Je pense à ce matin lorsque des hommes sont venus frapper aux portes. Ils nous ont obligés à partir et laisser le terrain, comme l’État l’avait dit. L’État. Mais quel État ? Quel État accepterait cela ? Le nôtre apparemment.

           

            Mais ne nous plaignons pas ! Après des heures de marche, nous arriverons en ville et nous pourrons habiter dans des appartements avec vingt personnes par logement. Je n’ai pas d’argent. Quand on était tous ensemble, dans nos maisons, on n’avait pas de souci pour se nourrir : on produisait nous-même ce que l’on mangeait. L’argent était à peine utile. Mais je n’imagine même pas ce que cela va être en ville, entassés comme du bétail dans des enclos délavés.
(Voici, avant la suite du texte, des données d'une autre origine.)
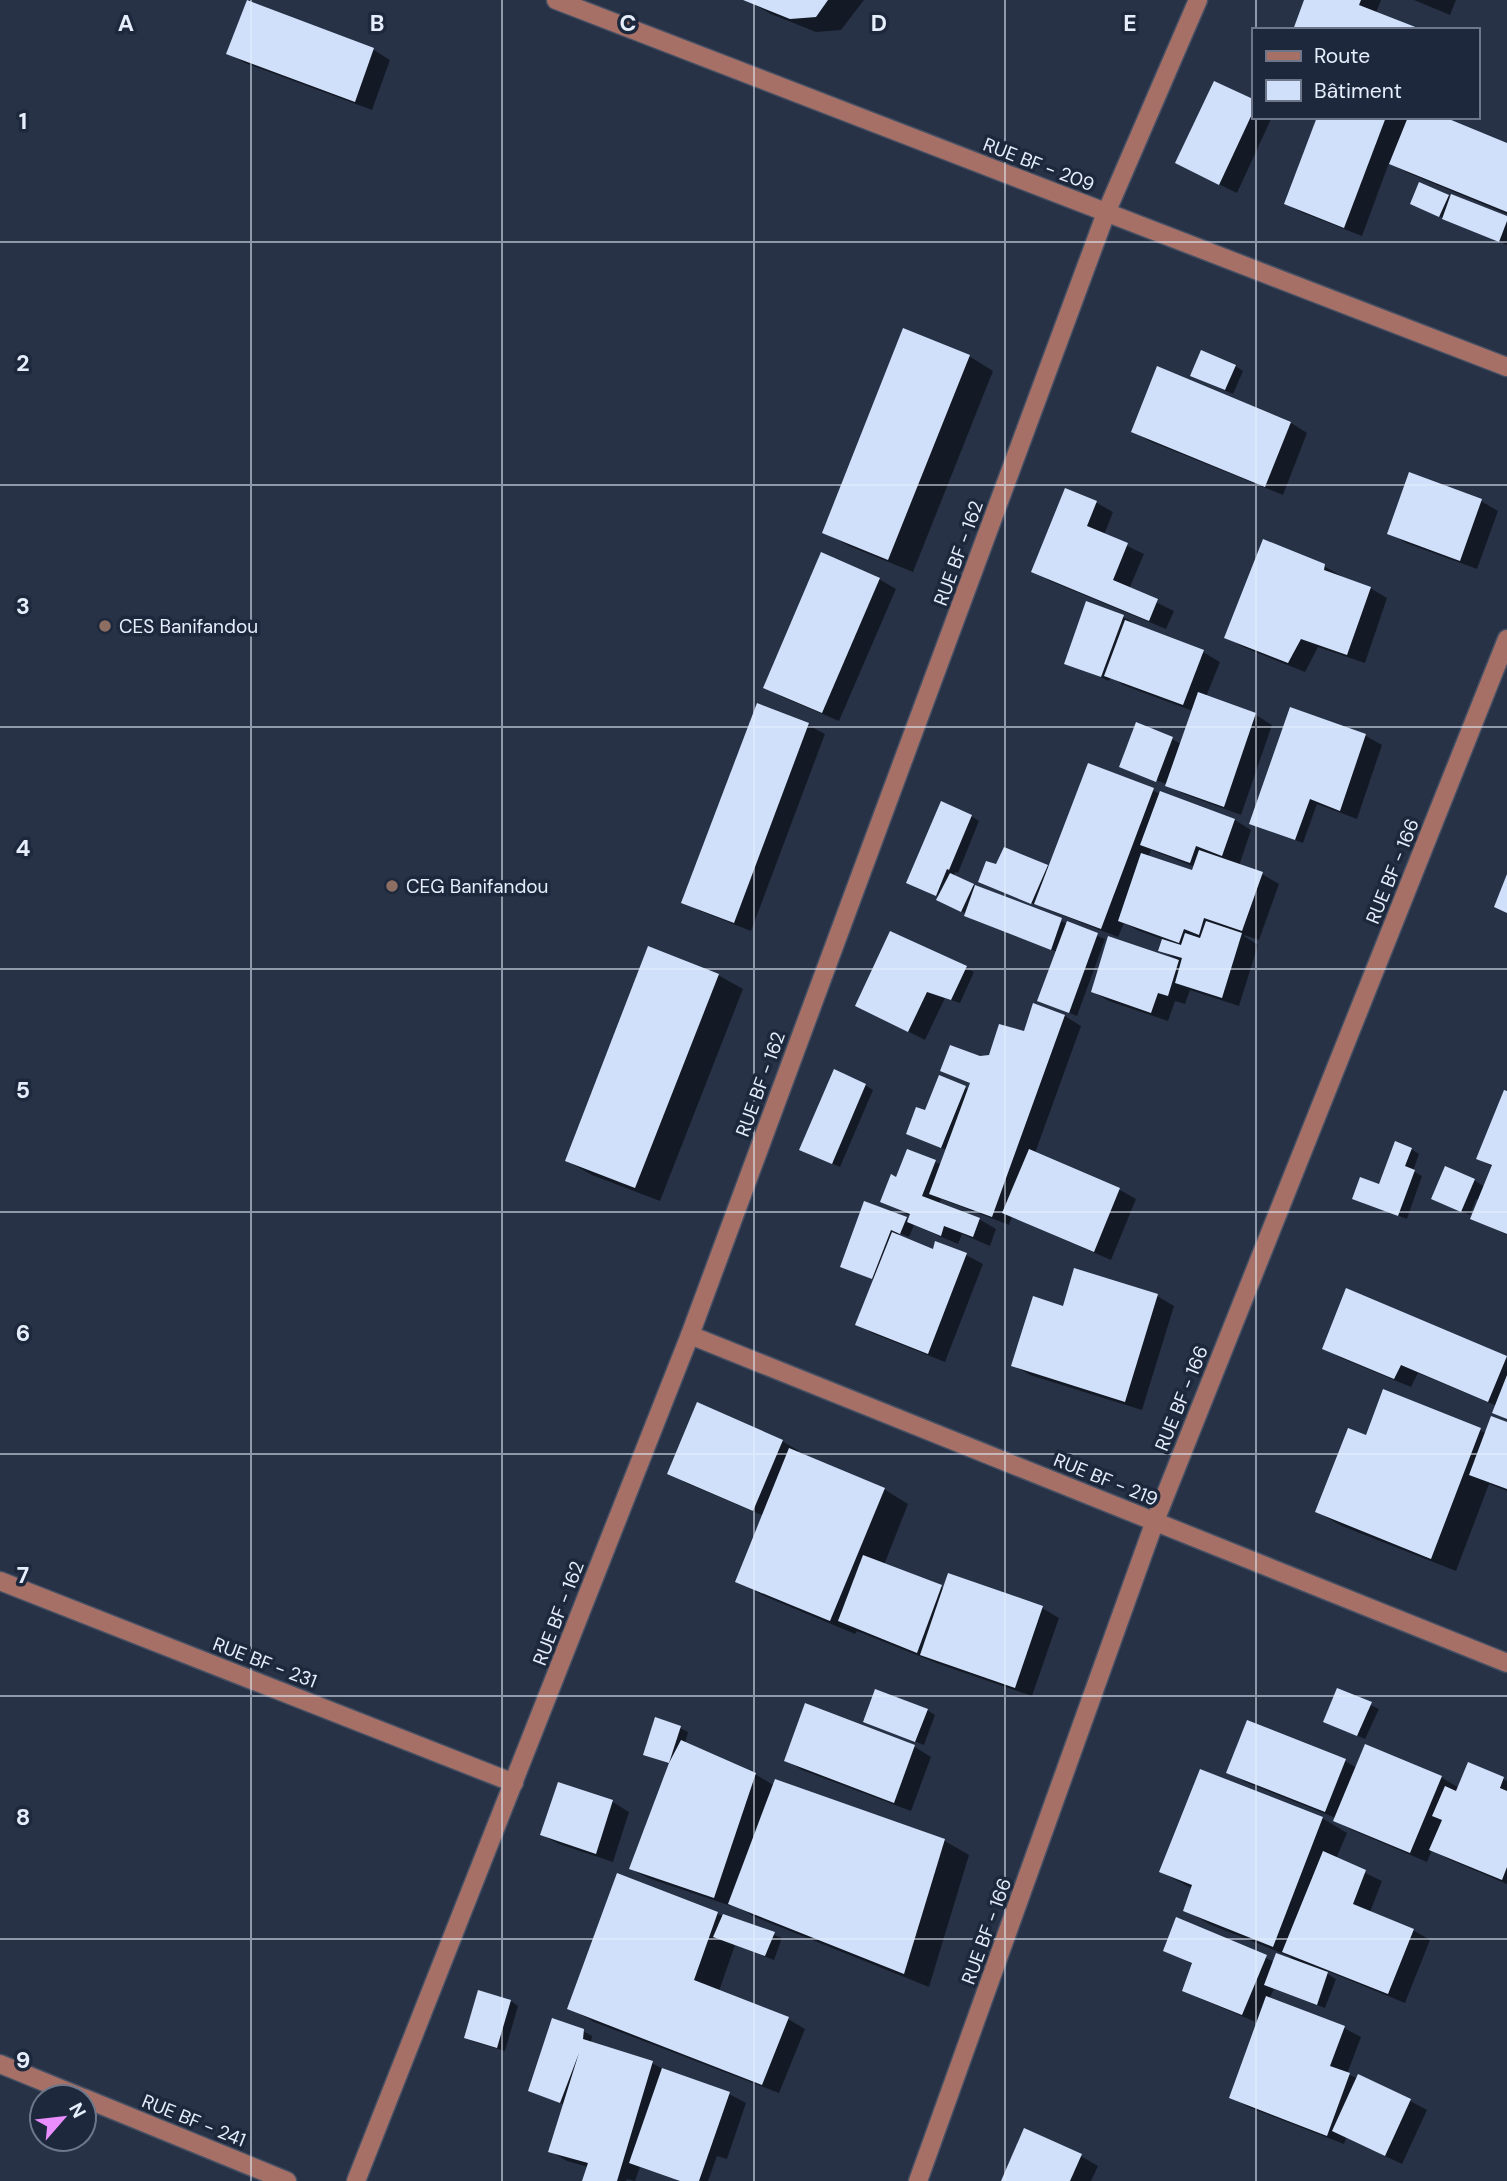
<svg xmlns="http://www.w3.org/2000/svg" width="1507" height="2181" font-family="'DM Sans',sans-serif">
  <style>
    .shadow { fill: #0007; fill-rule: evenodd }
    .building { fill: #d1e0fa }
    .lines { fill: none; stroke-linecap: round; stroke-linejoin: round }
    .minor-casing { stroke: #465064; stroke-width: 21 }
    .minor { stroke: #a67067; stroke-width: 18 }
    .grid { fill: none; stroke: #e6eefc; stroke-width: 2; stroke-opacity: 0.55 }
    .education-dot { fill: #8d6e63; stroke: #1d283c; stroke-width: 2.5 }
    .labels { text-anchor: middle; stroke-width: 7; stroke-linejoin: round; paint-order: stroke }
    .street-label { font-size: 19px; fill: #e6eefc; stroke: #1d283c }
    .poi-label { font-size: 19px; fill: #e6eefc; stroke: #1d283c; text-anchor: start }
    .grid-label { font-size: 23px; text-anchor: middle; font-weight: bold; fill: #e6eefc; stroke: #1d283c; stroke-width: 7; stroke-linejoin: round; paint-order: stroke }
  </style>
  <rect width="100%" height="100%" fill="#273247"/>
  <g class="shadow">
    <polygon points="747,0 864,0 841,30 816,32 771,14"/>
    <polygon points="1306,0 1381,0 1376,13"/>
    <polygon points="1414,0 1456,0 1450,15"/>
    <polygon points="248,2 374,50 390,60 372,110 245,63 228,53"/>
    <polygon points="1215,83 1253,101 1253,117 1272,117 1237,193 1194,172"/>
    <polygon points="1319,117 1440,117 1507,145 1507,214 1408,173 1389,163 1362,236 1303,213 1286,204"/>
    <polygon points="1448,196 1507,218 1507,245 1420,208"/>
    <polygon points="969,356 993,371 913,572 849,546 824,532"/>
    <polygon points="1235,366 1243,371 1233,394 1192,376"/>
    <polygon points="1158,368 1291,423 1307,433 1283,495 1149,441 1133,431"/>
    <polygon points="1066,491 1097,503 1113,512 1104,535 1144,554 1129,589 1174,611 1166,629 1050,581 1033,571"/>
    <polygon points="1481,501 1498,511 1477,569 1406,543 1389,533"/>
    <polygon points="1324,566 1341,576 1341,578 1370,588 1387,598 1365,663 1318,647 1305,672 1243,647 1227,638"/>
    <polygon points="879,579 896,589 839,721 782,697 766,687"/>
    <polygon points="1087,604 1123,617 1131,621 1131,623 1203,652 1220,662 1206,697 1256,715 1272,725 1241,815 1184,794 1164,783 1129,771 1172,739 1181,744 1193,711 1123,685 1111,677 1109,681 1066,663"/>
    <polygon points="758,705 808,725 825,734 751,931 700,911 684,902"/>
    <polygon points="1291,709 1366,736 1382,745 1357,819 1317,804 1303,843 1251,823"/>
    <path d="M 1089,765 L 1161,794 L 1235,820 L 1251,830 L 1239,866 L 1262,874 L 1279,884 L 1259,940 L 1244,935 L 1244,936 L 1258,945 L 1239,1006 L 1190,990 L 1185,1004 L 1175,1001 L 1168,1021 L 1109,1001 L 1093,992 L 1176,961 L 1177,959 L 1160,950 L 1164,940 L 1137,930 L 1124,923 L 1118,937 L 988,886 L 997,867 L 1047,866 L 1050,868 ZM 1151,850 L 1195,867 L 1193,872 L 1148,857 Z"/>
    <polygon points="971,816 979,821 958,873 955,872 954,876 976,887 1105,939 1077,1016 1039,1000 1057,952 974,920 967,914 947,904 940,897 916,887"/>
    <polygon points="966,968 974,972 960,1003 945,998 925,1040 857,1006"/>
    <polygon points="718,975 743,989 660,1201 592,1175 567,1161"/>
    <polygon points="1034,1005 1065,1016 1081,1026 1035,1153 1120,1190 1136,1199 1111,1260 1012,1217 1009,1225 941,1199 939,1204 979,1219 996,1229 990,1246 962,1234 958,1244 914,1225 909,1237 899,1233 898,1236 934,1251 966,1255 983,1264 945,1362 874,1334 857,1324 875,1280 850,1270 865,1203 909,1221 911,1216 882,1202 897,1179 908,1151 942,1165 947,1150 916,1138 940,1077 969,1090 980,1058 990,1057 1025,1034"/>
    <polygon points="865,1085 873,1090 840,1167 809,1154"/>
    <polygon points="1507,1093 1507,1235 1472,1218 1479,1200 1476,1199 1470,1215 1442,1203 1474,1180 1485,1187 1493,1167 1479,1159"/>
    <polygon points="1411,1149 1419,1154 1413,1171 1422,1176 1407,1219 1362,1203 1380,1186"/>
    <polygon points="1347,1291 1507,1358 1507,1420 1495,1412 1497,1406 1418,1373 1411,1387 1341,1358 1324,1348"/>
    <polygon points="1157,1296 1174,1306 1142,1410 1030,1375 1013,1365 1064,1308"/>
    <polygon points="1384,1391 1486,1433 1507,1424 1507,1491 1489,1484 1456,1571 1342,1526 1317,1512 1367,1437"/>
    <polygon points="782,1441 799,1451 798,1454 884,1489 908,1504 884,1565 945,1589 1042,1608 1059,1618 1032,1696 939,1664 857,1631 855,1634 762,1595 738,1581 764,1516 686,1483 669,1473"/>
    <polygon points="1338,1690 1379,1709 1365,1739 1333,1725"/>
    <polygon points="806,1706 915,1747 931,1757 911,1811 802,1770 786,1760"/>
    <polygon points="927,1710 935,1715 924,1745 873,1725"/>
    <polygon points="1248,1722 1345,1761 1357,1768 1441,1777 1459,1788 1503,1779 1507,1781 1507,1884 1448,1859 1432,1850 1427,1862 1352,1830 1335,1820 1336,1818 1245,1782 1229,1772"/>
    <polygon points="680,1728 688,1732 685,1744 755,1774 775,1786 776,1781 945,1841 969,1855 929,1987 755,1917 732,1904 731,1906 648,1878 631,1869 671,1764 645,1754"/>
    <polygon points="559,1784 613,1802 629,1812 613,1862 559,1844 542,1835"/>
    <polygon points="1322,1818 1347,1833 1336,1859 1382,1881 1370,1912 1413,1930 1430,1940 1405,2003 1327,1971 1326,1973 1336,1979 1325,2008 1274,1989 1269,1999 1344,2028 1361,2037 1347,2074 1410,2101 1427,2110 1402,2164 1346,2138 1344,2144 1248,2107 1231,2097 1258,2023 1201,1999 1184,1990 1194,1965 1165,1950 1177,1920 1275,1962 1290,1960 1291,1957 1209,1924 1185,1910 1193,1889 1161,1872"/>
    <polygon points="717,1914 782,1938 774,1960 735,1945 719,1991 788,2019 805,2029 779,2093 594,2022 569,2008"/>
    <polygon points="511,2001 518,2006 505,2051 474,2042 466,2038"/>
    <polygon points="583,2031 592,2036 591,2043 652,2063 670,2073 729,2094 746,2103 727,2159 717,2156 708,2181 680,2181 640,2167 635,2181 627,2179 626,2181 584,2181 588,2167 567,2161 550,2151 565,2105 530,2091"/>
    <polygon points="1081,2156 1098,2166 1091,2181 1003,2181"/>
  </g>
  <g class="building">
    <polygon points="247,0 374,48 355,102 226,54"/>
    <polygon points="743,0 828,0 816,17 790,19"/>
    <polygon points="1304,0 1361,0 1359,5 1423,30 1293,30"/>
    <polygon points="1214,81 1253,99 1253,112 1219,185 1175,163"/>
    <polygon points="1317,117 1386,117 1344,228 1284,204"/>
    <polygon points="1408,117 1444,117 1507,143 1507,212 1389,164"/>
    <polygon points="1419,182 1449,195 1439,217 1410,204"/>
    <polygon points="1451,194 1507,216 1507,221 1499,242 1442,219"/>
    <polygon points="903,328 970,355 888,560 822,533"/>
    <polygon points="1201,350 1236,365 1225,390 1190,376"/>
    <polygon points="1157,366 1291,422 1265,487 1131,432"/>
    <polygon points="1409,472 1482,499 1460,561 1387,534"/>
    <polygon points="1065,488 1097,501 1087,526 1128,543 1113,580 1158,599 1149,621 1031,572"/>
    <polygon points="1263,539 1325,564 1324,570 1371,587 1347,655 1301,639 1288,663 1224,638"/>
    <polygon points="821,552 880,578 822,713 763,688"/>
    <polygon points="1086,601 1124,615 1101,677 1064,664"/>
    <polygon points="1125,620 1204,650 1183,705 1104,676"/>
    <polygon points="1198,692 1256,713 1224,807 1165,786"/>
    <polygon points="757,703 809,723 734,923 681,903"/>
    <polygon points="1290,707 1366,734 1340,811 1310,799 1295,840 1249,824"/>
    <polygon points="1136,722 1173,737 1156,782 1119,767"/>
    <polygon points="1088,763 1154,788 1101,929 1034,904"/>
    <polygon points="1160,791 1235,819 1222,856 1196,846 1190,863 1140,845"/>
    <polygon points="941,801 972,815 949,870 947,869 936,896 906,883"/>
    <polygon points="1004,847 1048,865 1031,904 978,882 986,861 996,864"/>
    <polygon points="1199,850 1263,872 1242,931 1204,918 1199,935 1184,929 1179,943 1118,921 1141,853 1192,870"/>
    <polygon points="950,873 974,884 961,912 936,900"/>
    <polygon points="1507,874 1507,913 1494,907"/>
    <polygon points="975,885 1062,918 1051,950 964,916"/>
    <polygon points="1067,921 1098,933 1069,1013 1037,1001"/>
    <polygon points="1206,921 1242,933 1222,998 1175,983 1182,958 1158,951 1162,939 1181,945 1185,933 1200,938"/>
    <polygon points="890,931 967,966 951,1000 927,992 908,1032 855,1006"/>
    <polygon points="1108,936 1179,960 1168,996 1158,993 1151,1013 1091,992"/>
    <polygon points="648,946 719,974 635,1188 565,1161"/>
    <polygon points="1033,1003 1065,1015 992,1217 929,1194 970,1083 940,1071 950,1045 980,1056 989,1055 999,1024 1024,1031"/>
    <polygon points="834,1069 866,1084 832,1164 799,1150"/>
    <polygon points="939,1075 966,1086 941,1148 906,1134 916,1107 925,1110"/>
    <polygon points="1504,1090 1507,1091 1507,1234 1470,1219 1492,1165 1476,1159"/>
    <polygon points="1395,1141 1412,1148 1405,1166 1415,1170 1398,1216 1352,1199 1360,1177 1379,1184"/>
    <polygon points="907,1149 936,1160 922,1196 980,1218 973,1237 944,1226 941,1236 907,1222 910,1214 880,1202 891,1174 896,1177"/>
    <polygon points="1029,1149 1120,1188 1094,1252 1002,1213"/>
    <polygon points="1445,1166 1475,1179 1461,1212 1431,1199"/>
    <polygon points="864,1201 907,1217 900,1234 891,1230 872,1279 840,1267"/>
    <polygon points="892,1232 933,1249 935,1241 967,1253 928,1354 855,1325"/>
    <polygon points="1074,1268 1158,1294 1125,1402 1011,1366 1033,1296 1063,1306"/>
    <polygon points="1346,1288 1507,1356 1488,1402 1401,1365 1394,1379 1322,1349"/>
    <polygon points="1507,1375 1507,1419 1492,1413"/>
    <polygon points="1383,1389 1481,1428 1431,1559 1315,1512 1348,1428 1366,1435"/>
    <polygon points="697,1402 783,1440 753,1511 667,1474"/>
    <polygon points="1491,1416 1507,1422 1507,1489 1469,1475"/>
    <polygon points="789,1448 885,1488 830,1621 735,1582"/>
    <polygon points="863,1555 942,1585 917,1653 838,1621"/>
    <polygon points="948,1573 1043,1606 1015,1688 920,1655"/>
    <polygon points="1337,1688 1372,1702 1357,1736 1323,1722"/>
    <polygon points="875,1689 928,1709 915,1742 863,1722"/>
    <polygon points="805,1703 915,1745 894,1803 784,1761"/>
    <polygon points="655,1717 681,1726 669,1763 643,1755"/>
    <polygon points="1247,1720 1346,1759 1325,1812 1226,1773"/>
    <polygon points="681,1740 756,1773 714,1898 629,1869 669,1763"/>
    <polygon points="1365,1744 1442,1776 1410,1853 1333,1821"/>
    <polygon points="1468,1762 1504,1777 1500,1788 1507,1791 1507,1867 1502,1880 1429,1850 1442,1820 1432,1816 1445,1786 1456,1791"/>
    <polygon points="1200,1769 1323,1817 1273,1947 1183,1911 1192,1885 1159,1872"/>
    <polygon points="775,1779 945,1839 904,1974 728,1904"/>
    <polygon points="558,1782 613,1800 596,1854 540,1835"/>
    <polygon points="1323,1851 1366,1870 1353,1904 1414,1929 1388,1994 1282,1952"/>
    <polygon points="617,1873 718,1912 694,1980 789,2017 762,2085 567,2009"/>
    <polygon points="723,1914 775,1932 765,1956 713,1937"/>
    <polygon points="1176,1917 1267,1955 1242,2015 1182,1991 1192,1963 1163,1951"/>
    <polygon points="1276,1953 1328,1972 1317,2005 1264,1985"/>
    <polygon points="478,1990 511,2000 497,2048 464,2038"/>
    <polygon points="1266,1996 1345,2026 1330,2066 1350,2073 1327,2136 1229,2098"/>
    <polygon points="552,2018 584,2029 583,2039 653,2061 617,2181 582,2181 588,2163 548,2152 579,2053 560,2103 528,2091"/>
    <polygon points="662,2068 730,2092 699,2181 680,2181 629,2163"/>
    <polygon points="1358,2074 1411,2099 1385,2156 1332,2131"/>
    <polygon points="1024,2128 1082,2154 1070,2181 1001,2181"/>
  </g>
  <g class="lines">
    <defs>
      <g id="minor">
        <polyline points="556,0 1507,367"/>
        <polyline points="690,1335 1507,1663"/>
        <polyline points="0,1581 514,1783"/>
        <polyline points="0,2064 81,2097"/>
        <polyline points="84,2098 287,2181"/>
        <polyline points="356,2181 690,1335 1106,213 1198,0"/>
        <polyline points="918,2181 1155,1521 1507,639"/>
      </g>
    </defs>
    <use href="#minor" class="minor-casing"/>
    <use href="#minor" class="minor"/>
  </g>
  <path class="grid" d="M 251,0 L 251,2181M 502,0 L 502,2181M 754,0 L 754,2181M 1005,0 L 1005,2181M 1256,0 L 1256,30M 1256,117 L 1256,2181M 0,242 L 1507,242M 0,485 L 1507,485M 0,727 L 1507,727M 0,969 L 1507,969M 0,1212 L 1507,1212M 0,1454 L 1507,1454M 0,1696 L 1507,1696M 0,1939 L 1507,1939"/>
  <g class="education-dot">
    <circle cx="105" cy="626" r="7"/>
    <circle cx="392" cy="886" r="7"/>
  </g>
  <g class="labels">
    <g class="street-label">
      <text transform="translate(1039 164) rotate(21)" y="7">RUE BF - 209</text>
      <text transform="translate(958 553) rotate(-70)" y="7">RUE BF - 162</text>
      <text transform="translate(1392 871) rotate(-68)" y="7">RUE BF - 166</text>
      <text transform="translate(760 1084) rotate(-70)" y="7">RUE BF - 162</text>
      <text transform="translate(1181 1398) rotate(-68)" y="7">RUE BF - 166</text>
      <text transform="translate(1106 1479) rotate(22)" y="7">RUE BF - 219</text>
      <text transform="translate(558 1613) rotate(-69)" y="7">RUE BF - 162</text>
      <text transform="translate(265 1662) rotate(21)" y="7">RUE BF - 231</text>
      <text transform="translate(986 1931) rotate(-70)" y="7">RUE BF - 166</text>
      <text transform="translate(194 2120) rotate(22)" y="7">RUE BF - 241</text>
    </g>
    <g class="poi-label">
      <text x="119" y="633">CES Banifandou</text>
      <text x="406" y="893">CEG Banifandou</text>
    </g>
  </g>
  <g class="grid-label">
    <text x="126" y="31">A</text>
    <text x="377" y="31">B</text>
    <text x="628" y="31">C</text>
    <text x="879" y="31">D</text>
    <text x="1130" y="31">E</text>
    <text x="23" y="129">1</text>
    <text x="23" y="371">2</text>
    <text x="23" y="614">3</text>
    <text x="23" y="856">4</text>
    <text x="23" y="1098">5</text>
    <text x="23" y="1341">6</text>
    <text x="23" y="1583">7</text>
    <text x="23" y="1825">8</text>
    <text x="23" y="2068">9</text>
  </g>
  <rect x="1252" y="28" width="228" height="91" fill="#1d283c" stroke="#6d7789" stroke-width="2"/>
  <rect x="1266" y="51" width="35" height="10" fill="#a67067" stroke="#6d7789" stroke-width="2"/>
  <text x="1314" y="63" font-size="21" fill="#e6eefc">Route</text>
  <rect x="1266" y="80" width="35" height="21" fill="#d1e0fa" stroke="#6d7789" stroke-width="2"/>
  <text x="1314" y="98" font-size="21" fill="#e6eefc">Bâtiment</text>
  <g transform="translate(63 2118) rotate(62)"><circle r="33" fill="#1d283c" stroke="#6d7789" stroke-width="2"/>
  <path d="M0-5L12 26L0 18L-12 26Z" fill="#ea8dfd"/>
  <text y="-10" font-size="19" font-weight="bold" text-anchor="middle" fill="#e6eefc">N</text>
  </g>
</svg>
Nous ne sommes pas des animaux, nous sommes des êtres humains !

– Quand fait-on une pause ? me demande Théo, épuisé.

           

            On ne peut pas s’arrêter. Il faut arriver en ville avant le coucher du soleil. Théo me regarde en me suppliant de faire une pause. Je pense à mon rêve, celui où il portait de jolies chaussures bleu marine. Ses pieds sont poussiéreux. Il n’est vêtu que d’un tee-shirt troué. Lily pleure, mais pas trop fort. Elle est malade depuis trois jours. Enroulée dans deux draps, elle a encore froid.

            Moi, mes sabots commencent à se décomposer. Je ne sais pas où je trouve encore la force d’avancer. Est-ce dans mes enfants, pour qui je donnerais tout ?

– Quand retournerons-nous à la maison ? me demande Théo.

Jamais nous ne rentrerons chez nous. J’empêche mes larmes de couler. En ce moment même, d’énormes machines sont sûrement en train de détruire nos maisons. Pour en faire quoi ? Des cultures intensives ? Ou encore ce genre d’énormes usines d’où s’échappent de gros nuages noirs. Que font-ils exactement ? J’aimerais bien le savoir…

                       Mais je suis là, impuissante, marchant jusqu’à user la peau de mes pieds, supportant les pleurs de mes enfants et abandonnant ma vie derrière moi. Je ne suis pas seule. Je me retourne et je vois, marchant entre les champs, des centaines de femmes et quelques dizaines d’hommes, tous dans la même situation que moi.

                       Une vie qu’aucune mère ne souhaiterait.